Cinema

Movies: Wonder

Omnes-June 21, 2018-Reading time: 2 minutes

Chbosky achieves a smooth ride, with surprises, metaphors for life in the science classroom, humor, and the depth that the natural tensions of the plot allow. Those who haven't turned the page on their childhood and put kindness before rationalized justice will enjoy the film.

Text -José María Garrido

Title: Wonder
Director: Stephen Chbosky
Screenplay: Steve Conrad, Jack Thorne
United States, 2017

Five years ago Stephen Chbosky tackled some murky issues of adolescence and friendship in The Perks of Being an Outcast. Now he turns the camera on the difficulties of acceptance, his own and others', of a boy with a deformed face who starts school.

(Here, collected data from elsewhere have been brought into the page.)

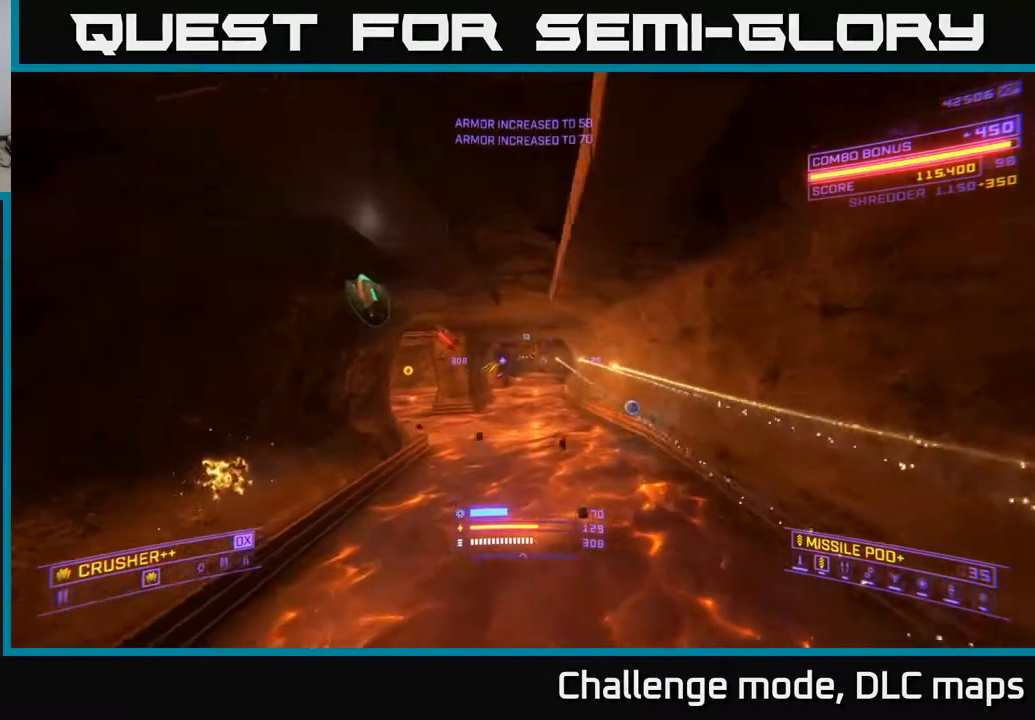
{"buttons": [], "left_stick": "up", "right_stick": "center", "events": [[33, "right_stick", "center"], [83, "A", "down"], [83, "R2", "up"], [83, "left_stick", "left"], [267, "A", "up"], [267, "left_stick", "up"], [267, "right_stick", "down"], [400, "right_stick", "center"]]}
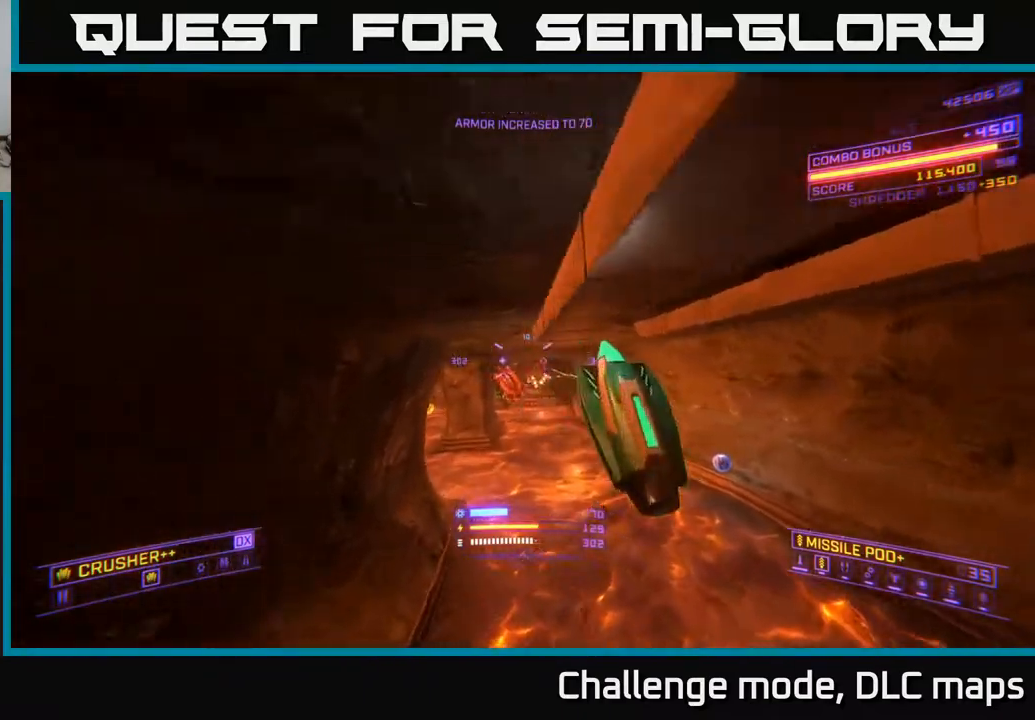
{"buttons": ["X"], "left_stick": "up-left", "right_stick": "center", "events": [[33, "A", "down"], [150, "A", "up"], [200, "right_stick", "right"], [283, "X", "down"], [467, "left_stick", "up-left"], [467, "right_stick", "center"]]}
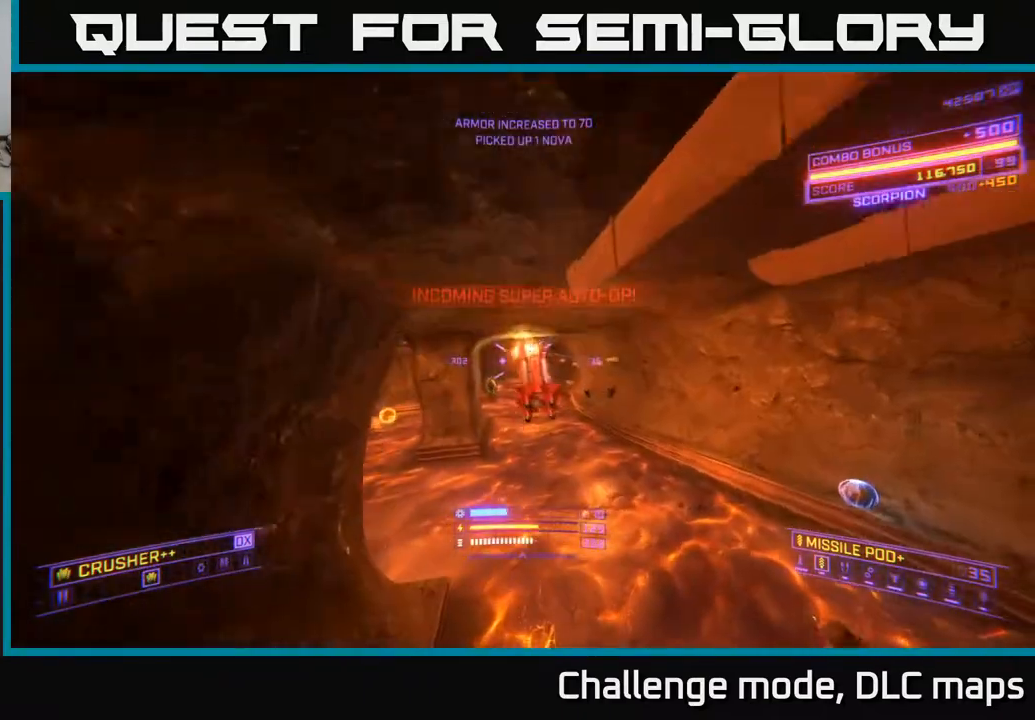
{"buttons": ["A"], "left_stick": "right", "right_stick": "up-right", "events": [[67, "R2", "down"], [150, "R2", "up"], [200, "X", "up"], [200, "left_stick", "up-right"], [267, "A", "down"], [417, "right_stick", "up-right"], [500, "left_stick", "right"]]}
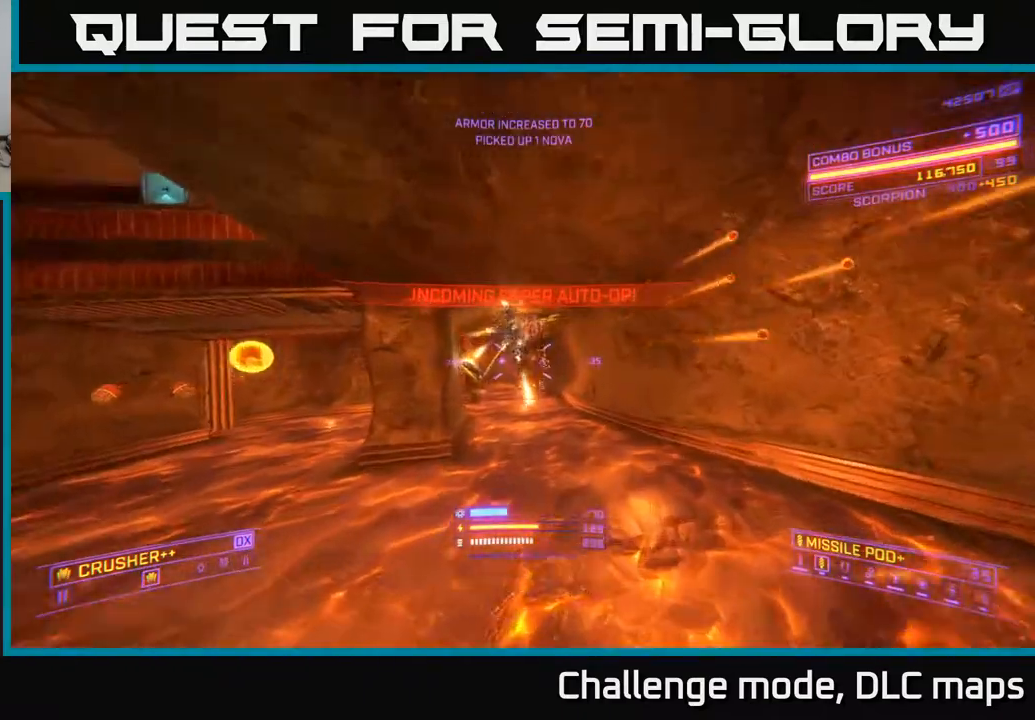
{"buttons": ["X"], "left_stick": "right", "right_stick": "down", "events": [[167, "right_stick", "down-left"], [283, "A", "up"], [300, "X", "down"], [317, "R2", "down"], [350, "R2", "up"], [350, "right_stick", "center"], [500, "right_stick", "down"]]}
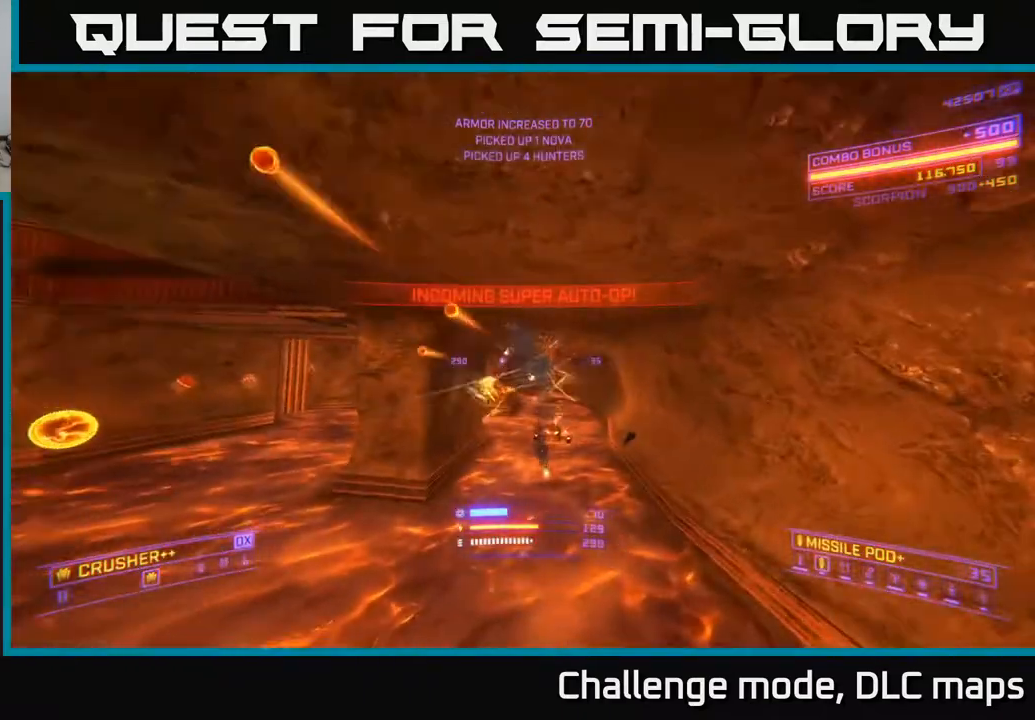
{"buttons": ["A"], "left_stick": "up-right", "right_stick": "center", "events": [[133, "left_stick", "down-right"], [233, "right_stick", "center"], [267, "R2", "down"], [317, "R2", "up"], [417, "left_stick", "up-right"], [450, "X", "up"], [467, "A", "down"]]}
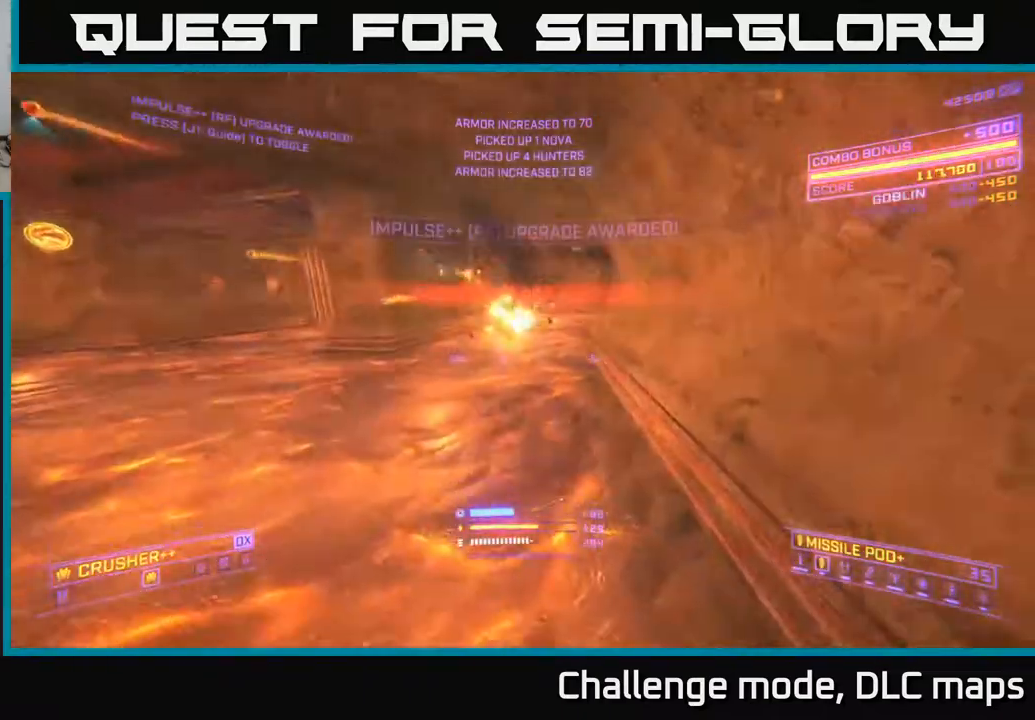
{"buttons": [], "left_stick": "up-left", "right_stick": "left", "events": [[17, "right_stick", "up-right"], [33, "left_stick", "right"], [167, "right_stick", "center"], [217, "left_stick", "up-left"], [283, "A", "up"], [500, "right_stick", "left"]]}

Auggie (Jacob Trembley) has everything but an admirable face. His small family, father included, gravitates around him. The bold mother (Julia Roberts rules) has homeschooled him until he was ten years old. The boy is sharp and happy, though he still wavers in the ambivalence of being an astronaut and hiding his face: he likes to wear the space helmet. When the time comes for him to go to high school, his parents decide that he should go to school with his face uncovered.

The script adapts with good rhythm the juvenile book La lección de August, by Raquel Jaramillo Palacio. A lot of things happen in a school year: classes, slogans of the day, recess, lunchroom, sly glances, inchoate friendships, Halloween, Christmas, well-meaning lies, reconciliation... Some viewers find it hard to get used to a child being the main narrator, and even more so with dubbing. But the credibility of the story grows because of the successful performances of the cast and because the film -following the novel- recounts those months also from the point of view of other characters.

Chbosky achieves a smooth ride, with surprises, metaphors for life in the science classroom, humor, and the depth that the natural tensions of the plot allow. Those who haven't turned the page on their childhood and put kindness before rationalized justice will enjoy the film.

For those who want another educational story, with less budget and in a husky key, there is La vida y nada más, by the Spaniard Antonio Méndez. They are the antipodes of the Wonder miracle: a poor, unstructured black family, a hard-working and foul-mouthed mother, two children in her care because the father is in jail, while she tries to redirect the teenage son who flirts with delinquency in search of his full identity, that is, his paternal bond... Almost theater, without music, cut by the fades to black and its silences, filmed in English. Also in this film, the characters learn to look with more understanding at the one closest to them.